* [Selected text]
Last year for NaNo I thought I'd do *a completely different novel*, but at the last minute I switched to my perennial novel. :roll: I've done some research on *this second novel*. I've got some good characters, and even a rough plot, but I'm not quite sure how to write it. I mean, how is it going to go together? Who is the narrator? Anyway, novel number two is on the back burner with zero words written.

This past spring I discovered Harlequin was looking for novellas for their e-book line and I had a couple of ideas in my doc file that might fit. But there was a huge potential glitch: This was Harlequin the romance publisher. I'm a 50 y.o. guy and I've never read a Harlequin romance. So I started checking out romances from the library, and I plunged into writing the first novella. Well, Harlequin had some requirements for this particular imprint, such as a modern setting and the hero needed to be an alpha male. But most damaging, *I realized I wanted a novel* for my paranormal romance.

*So for NaNo 2010 I'll be working on my third novel.* I don't yet have much of an outline, but I really _know_ my characters. And this one wants to be a reasonable size, so I should finish it in good time. I've got four completed chapters (from when it was going to be a novella), and I've even spun out a successful short already (although I tweaked the storyworld for the short).

I have high hopes for NaNo this year. But if I get stuck on this third novel I can always jump in and work on my first.


*NaNoWriMo*

*Procrastination being the bitch that she is, I suggest you write something.* If you're the kind of person that works well when given a deadline, may I suggest you participate in NaNoWriMo this year?

If you do, *I strongly encourage you to get hooked up with your local NaNo chapter.* When you setup your account on the NaNo website go into your Profile and set your Region. You can then go to the Forum and put your region into the Regional Lounges so you can communicate with others nearby. Many regions hold Kickoff and Glad It's Over parties as well as Write-Ins.

*During November the forums can be a massive time sink, but the forum for your region is worthwhile.* Keep in touch, meet people at local coffee shops, and make friends. Other people will be writing even weirder stuff than a furry novel, so no one will ridicule you for your choice of genres. Serious. :grin: You're cool.

You have 8 1/2 days to prepare. What will help you the most so that when November 1st arrives you can just write?


And good luck with your novel.

S~


----------



## Stratelier (Oct 23, 2010)

DId somebody say NaNoWriMo?  Yes, it's that time of year again, so if you want to _really_ write a novel, the number on thing you need to do is -- well, *actually write it*.  You can have momentous scenes floating around in your head forever, but until you actually _do the legwork_ (or in this case, fingerwork) and actually complete the darn thing, the dream's still on hold.

* [Exercises]
1. In the NaNoWriMo thread, print everything from "I have high" down to "well as Write-Ins.".
2. According to the NaNoWriMo thread, how many completed chapters does the writer already have for the third novel?

* [Excerpted records]
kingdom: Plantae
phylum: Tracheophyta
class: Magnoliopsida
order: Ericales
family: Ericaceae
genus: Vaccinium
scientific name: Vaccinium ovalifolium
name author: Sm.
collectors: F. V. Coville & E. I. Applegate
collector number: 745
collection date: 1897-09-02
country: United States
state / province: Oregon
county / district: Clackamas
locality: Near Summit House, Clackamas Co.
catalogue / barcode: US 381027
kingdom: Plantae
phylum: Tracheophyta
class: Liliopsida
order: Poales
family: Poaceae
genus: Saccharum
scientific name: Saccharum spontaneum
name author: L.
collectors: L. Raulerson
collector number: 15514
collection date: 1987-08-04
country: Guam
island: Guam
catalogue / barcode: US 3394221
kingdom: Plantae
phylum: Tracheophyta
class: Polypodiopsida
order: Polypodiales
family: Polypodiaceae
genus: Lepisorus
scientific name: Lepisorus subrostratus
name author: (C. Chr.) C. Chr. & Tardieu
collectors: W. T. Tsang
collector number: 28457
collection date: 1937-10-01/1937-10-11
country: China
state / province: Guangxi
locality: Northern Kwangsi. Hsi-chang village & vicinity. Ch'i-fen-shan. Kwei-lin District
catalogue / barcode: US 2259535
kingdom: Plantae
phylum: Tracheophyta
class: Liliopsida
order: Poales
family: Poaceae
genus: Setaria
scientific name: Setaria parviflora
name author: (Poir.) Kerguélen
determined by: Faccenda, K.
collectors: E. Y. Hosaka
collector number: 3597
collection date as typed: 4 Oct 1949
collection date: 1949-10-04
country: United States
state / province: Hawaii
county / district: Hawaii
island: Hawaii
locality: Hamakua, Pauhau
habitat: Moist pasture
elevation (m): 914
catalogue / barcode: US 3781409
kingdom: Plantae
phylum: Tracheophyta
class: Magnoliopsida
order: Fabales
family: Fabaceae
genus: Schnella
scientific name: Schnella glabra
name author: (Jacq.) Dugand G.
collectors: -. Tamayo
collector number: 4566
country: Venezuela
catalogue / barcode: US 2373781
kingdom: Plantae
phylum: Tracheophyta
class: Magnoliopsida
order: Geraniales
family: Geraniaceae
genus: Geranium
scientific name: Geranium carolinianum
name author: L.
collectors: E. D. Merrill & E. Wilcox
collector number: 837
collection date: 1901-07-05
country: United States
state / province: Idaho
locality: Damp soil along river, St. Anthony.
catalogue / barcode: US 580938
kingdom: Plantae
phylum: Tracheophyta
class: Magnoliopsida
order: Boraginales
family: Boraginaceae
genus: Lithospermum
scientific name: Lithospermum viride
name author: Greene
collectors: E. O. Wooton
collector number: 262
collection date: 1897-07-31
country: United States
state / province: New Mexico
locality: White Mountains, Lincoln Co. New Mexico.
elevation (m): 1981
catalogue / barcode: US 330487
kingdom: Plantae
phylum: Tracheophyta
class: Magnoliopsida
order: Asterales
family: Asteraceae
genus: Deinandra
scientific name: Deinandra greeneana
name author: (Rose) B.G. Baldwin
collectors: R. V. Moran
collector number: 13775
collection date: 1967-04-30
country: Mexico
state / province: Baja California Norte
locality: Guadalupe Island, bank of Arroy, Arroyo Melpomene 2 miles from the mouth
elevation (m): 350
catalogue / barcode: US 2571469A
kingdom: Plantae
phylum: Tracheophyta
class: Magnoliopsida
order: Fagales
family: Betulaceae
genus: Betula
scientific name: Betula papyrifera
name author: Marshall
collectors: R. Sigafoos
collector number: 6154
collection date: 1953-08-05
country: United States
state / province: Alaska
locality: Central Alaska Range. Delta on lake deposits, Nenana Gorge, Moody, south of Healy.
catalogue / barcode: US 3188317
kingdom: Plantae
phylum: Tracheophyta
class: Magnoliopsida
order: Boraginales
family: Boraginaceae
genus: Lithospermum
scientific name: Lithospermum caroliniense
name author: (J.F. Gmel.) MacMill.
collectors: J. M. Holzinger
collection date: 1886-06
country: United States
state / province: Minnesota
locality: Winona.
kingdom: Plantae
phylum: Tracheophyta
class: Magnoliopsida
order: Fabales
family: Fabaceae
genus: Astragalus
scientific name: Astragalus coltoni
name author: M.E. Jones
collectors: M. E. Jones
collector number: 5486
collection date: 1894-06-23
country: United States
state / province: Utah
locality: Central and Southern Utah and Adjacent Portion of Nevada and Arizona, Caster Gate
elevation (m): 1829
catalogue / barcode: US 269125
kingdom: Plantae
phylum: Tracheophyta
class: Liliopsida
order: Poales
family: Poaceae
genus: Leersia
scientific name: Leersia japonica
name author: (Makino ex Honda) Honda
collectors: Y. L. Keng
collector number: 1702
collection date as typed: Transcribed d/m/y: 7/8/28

* [Solved tasks]
1.
I have high hopes for NaNo this year. But if I get stuck on this third novel I can always jump in and work on my first.


*NaNoWriMo*

*Procrastination being the bitch that she is, I suggest you write something.* If you're the kind of person that works well when given a deadline, may I suggest you participate in NaNoWriMo this year?

If you do, *I strongly encourage you to get hooked up with your local NaNo chapter.* When you setup your account on the NaNo website go into your Profile and set your Region. You can then go to the Forum and put your region into the Regional Lounges so you can communicate with others nearby. Many regions hold Kickoff and Glad It's Over parties as well as Write-Ins.

2. Four.